One big evolution happened when I moved the trainsets upstairs to the remodeled living room at Kirkville.   I was already running two trains. I decided to build a second layer and started collecting ceramic buildings, little figures and antique car models. I had two long bridges too. Then I started inviting children from church over to see the trains.   I let them run them too.   Of course, they would wreck them occasionally, but I have only had to make major repairs on two cars in all the many years that I have been doing this.

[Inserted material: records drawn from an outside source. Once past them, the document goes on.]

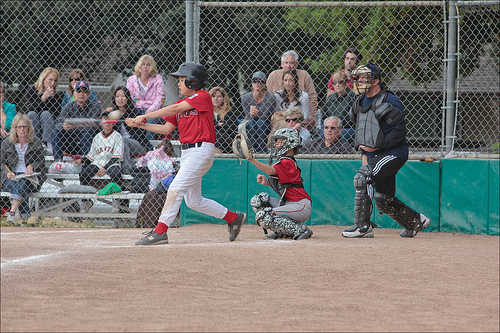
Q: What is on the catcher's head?
A: A mask.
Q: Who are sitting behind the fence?
A: Family and friends.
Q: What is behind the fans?
A: Trees.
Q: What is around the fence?
A: Soft green padding.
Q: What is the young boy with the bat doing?
A: Batting the ball.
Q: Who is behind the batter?
A: Catcher.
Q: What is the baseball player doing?
A: Swinging his bat.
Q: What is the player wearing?
A: Helmet.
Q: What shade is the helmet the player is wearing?
A: Black.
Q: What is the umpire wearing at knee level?
A: Shin guards.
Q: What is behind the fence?
A: Speculators.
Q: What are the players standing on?
A: Dirt.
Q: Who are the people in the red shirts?
A: Boys.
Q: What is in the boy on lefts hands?
A: Baseball bat.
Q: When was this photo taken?
A: Afternoon.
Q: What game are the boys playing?
A: Baseball.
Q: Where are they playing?
A: Baseball field.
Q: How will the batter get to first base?
A: By running.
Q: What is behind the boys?
A: Fence.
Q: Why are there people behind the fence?
A: They are watching.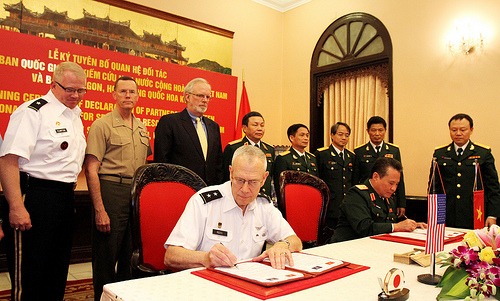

Children in CT love it too

When I moved to Connecticut, God blessed us with a large parsonage living room and my set got even bigger.  In the gallery you can see the first two steps in building the multilayer setup. I found my first Dept. 56 buildings (the Cadillac of ceramic Christmas buildings) on a yard sale in our own neighborhood.  Again, I invited children from church to come and run the trains. They have so much fun and it is a joy to work with them.  This set has only one bridge but it has more room for vignettes.   In the gallery are pictures of Shannon and Sam playing with the trains. The Mandirola boys, Schantz family and the Griffin’s also stopped by to check it out but I didn’t have my camera going.

Sam went for hands on

My grandson, Sam, was much more interested in the train set this year too. But he had his own way of investigating it.   He wanted to get right in it and touch things. I learned from the preschool teachers that this is a preschooler’s tactile way of learning so I tried to facilitate it as much as possible. It was great fun.

New this year

This year I purchased my first engine specifically decorated for Christmas, a Lionel Santa Flyer. I also added a city block of stores that I made from Ameri-town parts. I started it years ago but this year a change in configuration of the upper track made room for it for the first time. In addition, I purchased new track for the inner lower loop.   Last year that loop was hardly operable. This year is was a star. The fastest engine did not derail on it even though it was the tighter loop. It was Lionel Fast Track. If it holds up to the wear and tear of being assembled and disassembled for a couple years I will be a fan for sure. Also new this year, and something I have been watching for, was a ceramic building train station.  At last I have a train station for the upper level too.

Categories
Journal Joy Notes Who Am I

Sam Visits for Christmas

My Grandson Sam is a hands-on guy. He was not very interested in running the trains, though he did that briefly once or twice. He liked the whistle on the train a little better, which is the main reason he might run a train at all. But the main thing he wanted to do this year was pick things up and look at them.   So I tried hard to remember the story about the father whose wife kept complaining that he and the boys were destroying the lawn with their sports. The father had replied, “Right now we’re raising boys, not lawn.” So I let Sammie right into the middle of the trainset so he could touch some things. Of course, I had to supervise so he didn’t try to pick up things that were glued down or wired in.   But he found plenty of things to touch.

His favorite spot was the left side access alley. I can barely fit in there as it is made just as a place to access electrical switches, position village items and retrieve derailed cars.   But Sam found it a great corner, just a boy’s size with lots to touch. He loved the tunnel which he could reach from there.  He took one car from the train and pushed it back into the dark.   There was a little grade and it would roll back out.   He liked the imitation pine trees too.   It was pure joy having him visit, a highlight of the season.